**EXERCISE INSTRUCTIONS**
Check each line of the records below for the word "κάψουλες" and copy those where it appears.

Records from a dataset

====

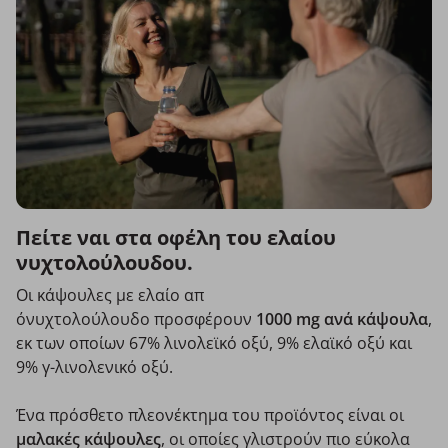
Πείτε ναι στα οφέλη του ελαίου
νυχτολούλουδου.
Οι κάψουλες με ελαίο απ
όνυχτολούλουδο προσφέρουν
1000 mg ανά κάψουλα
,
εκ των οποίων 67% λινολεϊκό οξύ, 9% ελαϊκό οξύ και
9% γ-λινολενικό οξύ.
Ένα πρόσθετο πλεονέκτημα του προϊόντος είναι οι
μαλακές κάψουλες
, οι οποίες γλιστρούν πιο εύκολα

====

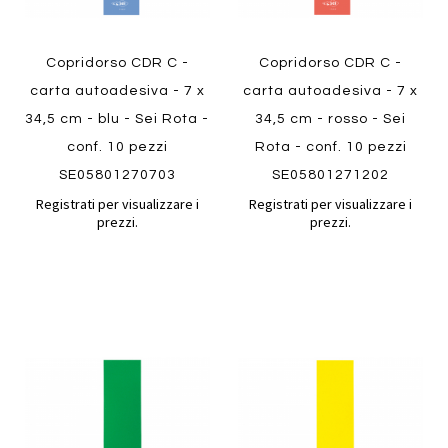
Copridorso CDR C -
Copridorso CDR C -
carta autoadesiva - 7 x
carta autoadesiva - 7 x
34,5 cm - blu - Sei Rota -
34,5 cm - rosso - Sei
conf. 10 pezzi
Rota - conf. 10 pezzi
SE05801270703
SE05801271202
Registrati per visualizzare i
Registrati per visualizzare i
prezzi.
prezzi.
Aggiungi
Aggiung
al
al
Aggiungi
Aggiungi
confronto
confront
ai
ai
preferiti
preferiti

====

**ANSWER TO THIS EXERCISE**
Οι κάψουλες με ελαίο απ
μαλακές κάψουλες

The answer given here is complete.